Rewrite the lines of all the entries below with "bounding box" changed to "bounding rectangle" and everything else kept the same. Don't include the pictures in your answer.

---

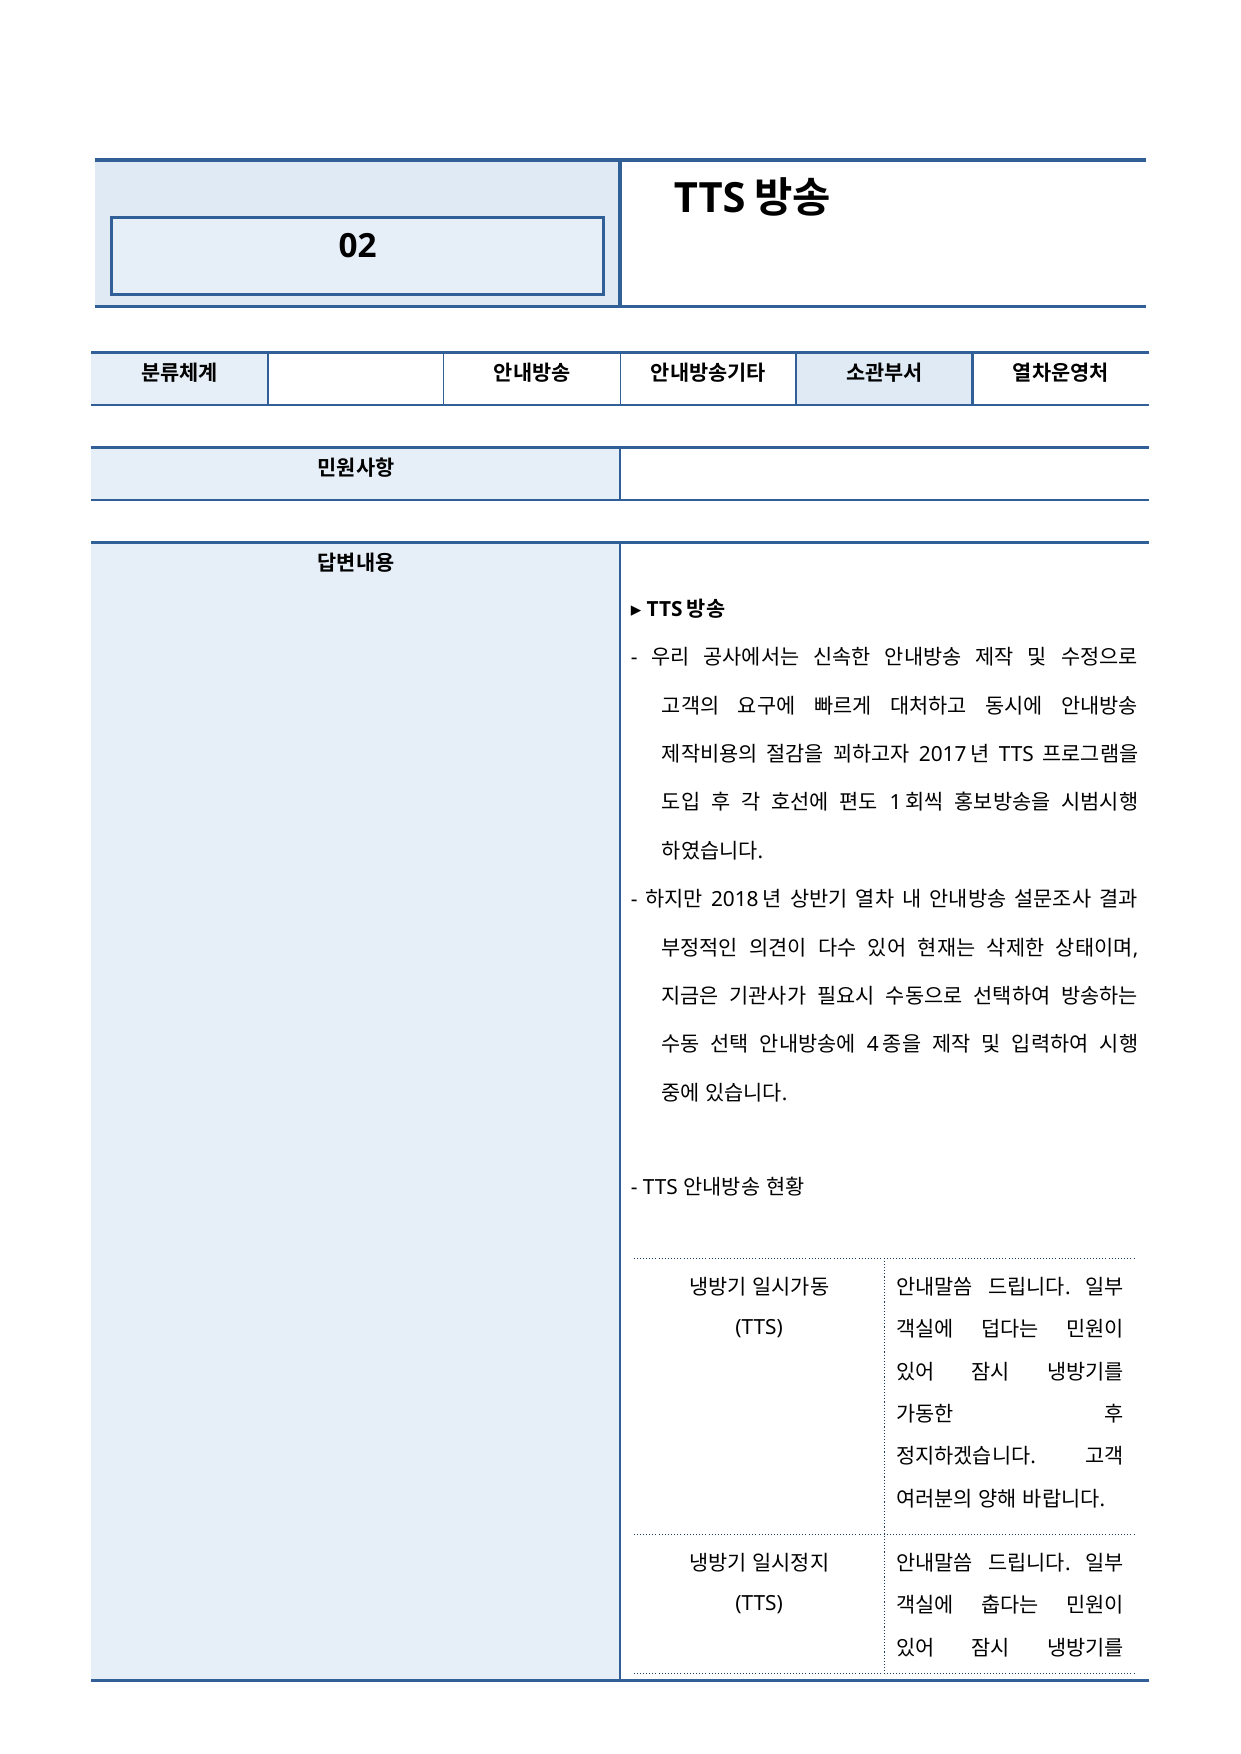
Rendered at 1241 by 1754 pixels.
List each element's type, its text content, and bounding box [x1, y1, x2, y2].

table_cell 안내말씀 드립니다. 일부 객실에 춥다는 민원이 있어 잠시 냉방기를 [884, 1534, 1135, 1673]
table_header [269, 354, 443, 404]
table_header TTS방송 [622, 162, 1146, 305]
table_header 열차운영처 [974, 354, 1149, 404]
table_header 민원사항 [91, 449, 619, 499]
table_header [621, 449, 1149, 499]
table_header 안내말씀 드립니다. 일부 객실에 덥다는 민원이 있어 잠시 냉방기를 가동한 후 정지하겠습니다. 고객 여러분의 양해 바랍니다. [884, 1258, 1135, 1533]
table_header [95, 162, 618, 305]
table_cell 냉방기 일시정지 (TTS) [634, 1534, 884, 1673]
table_header 02 [113, 219, 602, 293]
table_header 분류체계 [91, 354, 267, 404]
table_header 소관부서 [797, 354, 971, 404]
table_header 냉방기 일시가동 (TTS) [634, 1258, 884, 1533]
table_header 안내방송 [444, 354, 620, 404]
table_header 답변내용 [91, 544, 619, 1679]
table_header 안내방송기타 [621, 354, 795, 404]
table_header ▸ TTS방송 - 우리 공사에서는 신속한 안내방송 제작 및 수정으로 고객의 요구에 빠르게 대처하고 동시에 안내방송 제작비용의 절감을 꾀하고자 2017년 TTS 프로그램을 도입 후 각 호선에 편도 1회씩 홍보방송을 시범시행 하였습니다. - 하지만 2018년 상반기 열차 내 안내방송 설문조사 결과 부정적인 의견이 다수 있어 현재는 삭제한 상태이며, 지금은 기관사가 필요시 수동으로 선택하여 방송하는 수동 선택 안내방송에 4종을 제작 및 입력하여 시행 중에 있습니다. - TTS 안내방송 현황 [621, 544, 1149, 1679]
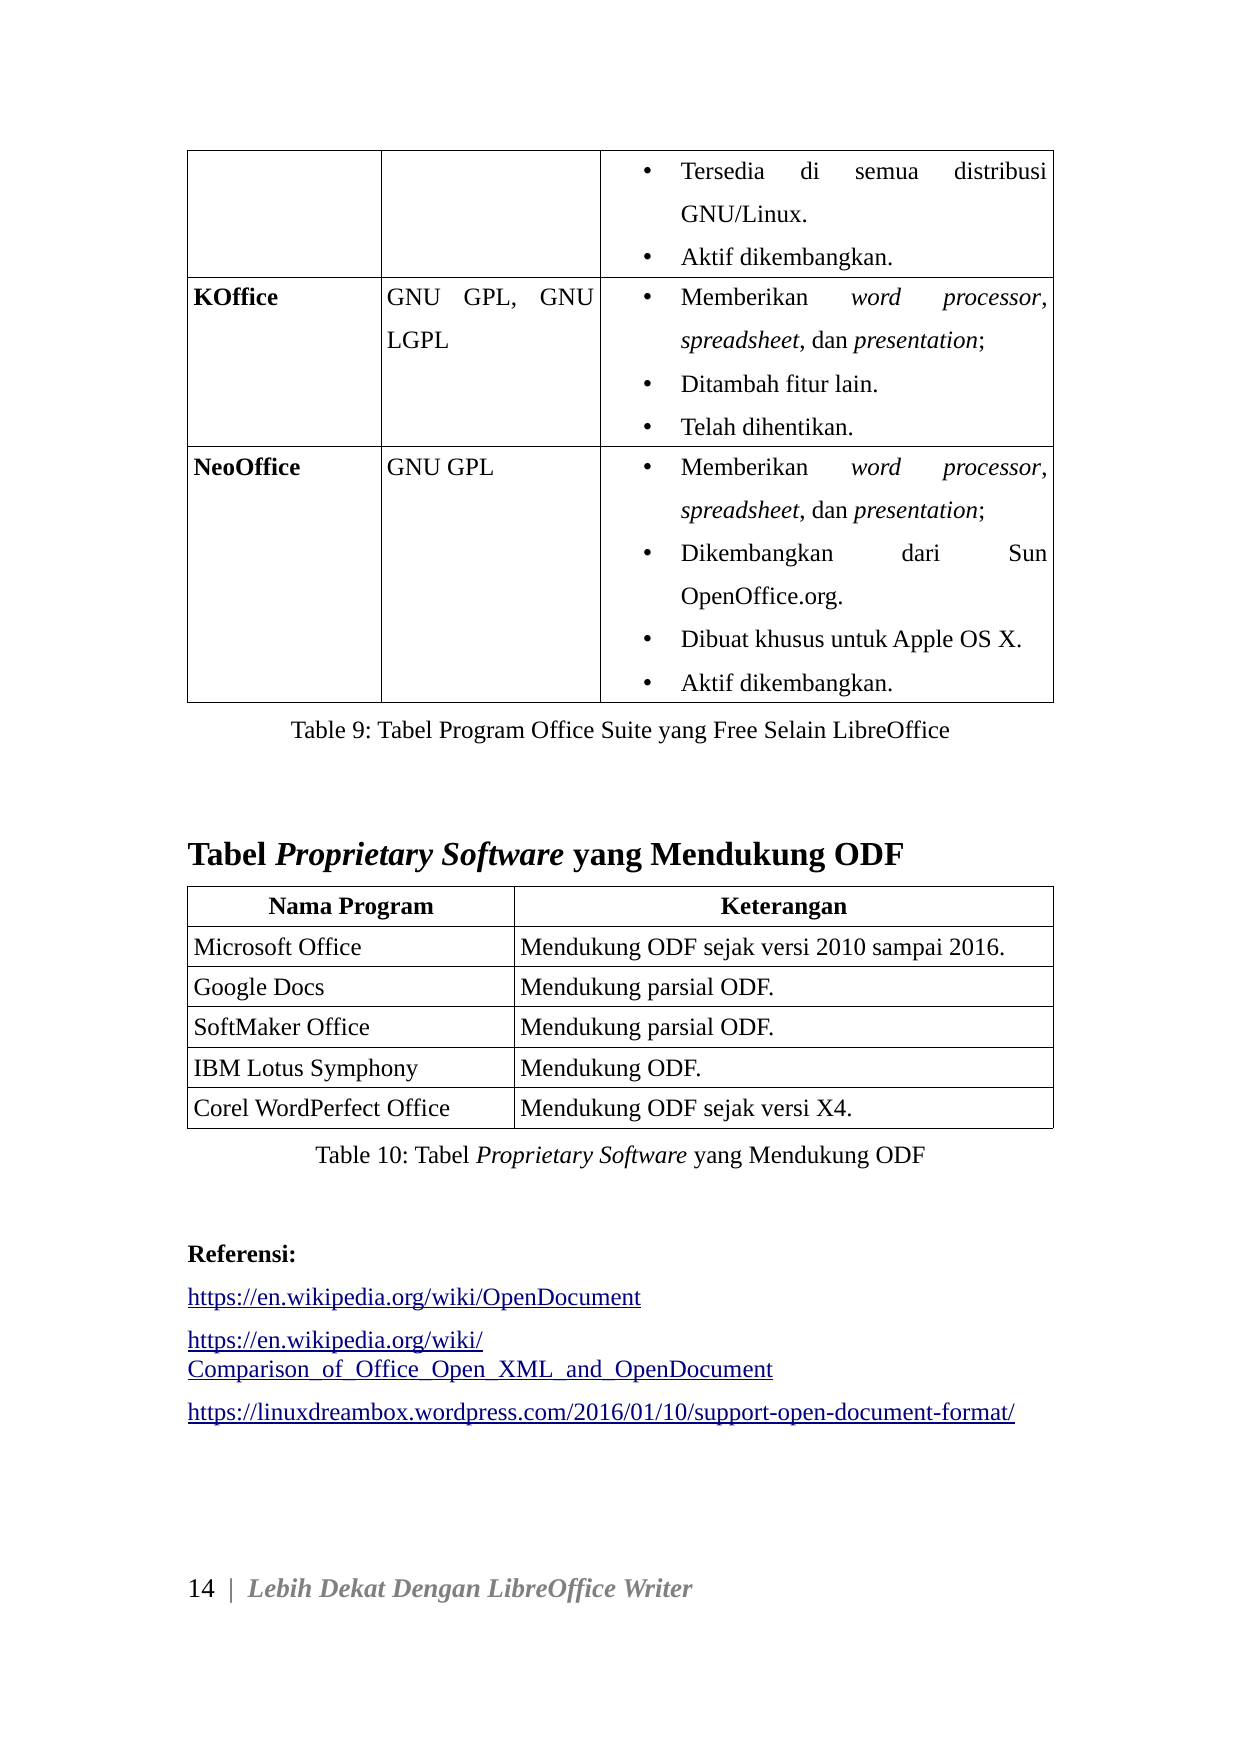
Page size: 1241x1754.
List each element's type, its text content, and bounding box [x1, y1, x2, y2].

---

[WRITTEN RESPONSE]
Rendered at 1241 by 1754 pixels.
List each element's type, its text content, and bounding rectangle [x1, y1, x2, y2].

table_cell 안내말씀 드립니다. 일부 객실에 춥다는 민원이 있어 잠시 냉방기를 [884, 1534, 1135, 1673]
table_header [269, 354, 443, 404]
table_header TTS방송 [622, 162, 1146, 305]
table_header 열차운영처 [974, 354, 1149, 404]
table_header 민원사항 [91, 449, 619, 499]
table_header [621, 449, 1149, 499]
table_header 안내말씀 드립니다. 일부 객실에 덥다는 민원이 있어 잠시 냉방기를 가동한 후 정지하겠습니다. 고객 여러분의 양해 바랍니다. [884, 1258, 1135, 1533]
table_header [95, 162, 618, 305]
table_cell 냉방기 일시정지 (TTS) [634, 1534, 884, 1673]
table_header 02 [113, 219, 602, 293]
table_header 분류체계 [91, 354, 267, 404]
table_header 소관부서 [797, 354, 971, 404]
table_header 냉방기 일시가동 (TTS) [634, 1258, 884, 1533]
table_header 안내방송 [444, 354, 620, 404]
table_header 답변내용 [91, 544, 619, 1679]
table_header 안내방송기타 [621, 354, 795, 404]
table_header ▸ TTS방송 - 우리 공사에서는 신속한 안내방송 제작 및 수정으로 고객의 요구에 빠르게 대처하고 동시에 안내방송 제작비용의 절감을 꾀하고자 2017년 TTS 프로그램을 도입 후 각 호선에 편도 1회씩 홍보방송을 시범시행 하였습니다. - 하지만 2018년 상반기 열차 내 안내방송 설문조사 결과 부정적인 의견이 다수 있어 현재는 삭제한 상태이며, 지금은 기관사가 필요시 수동으로 선택하여 방송하는 수동 선택 안내방송에 4종을 제작 및 입력하여 시행 중에 있습니다. - TTS 안내방송 현황 [621, 544, 1149, 1679]
Page size: 1241x1754.
List each element's type, its text content, and bounding rectangle [x1, y1, x2, y2].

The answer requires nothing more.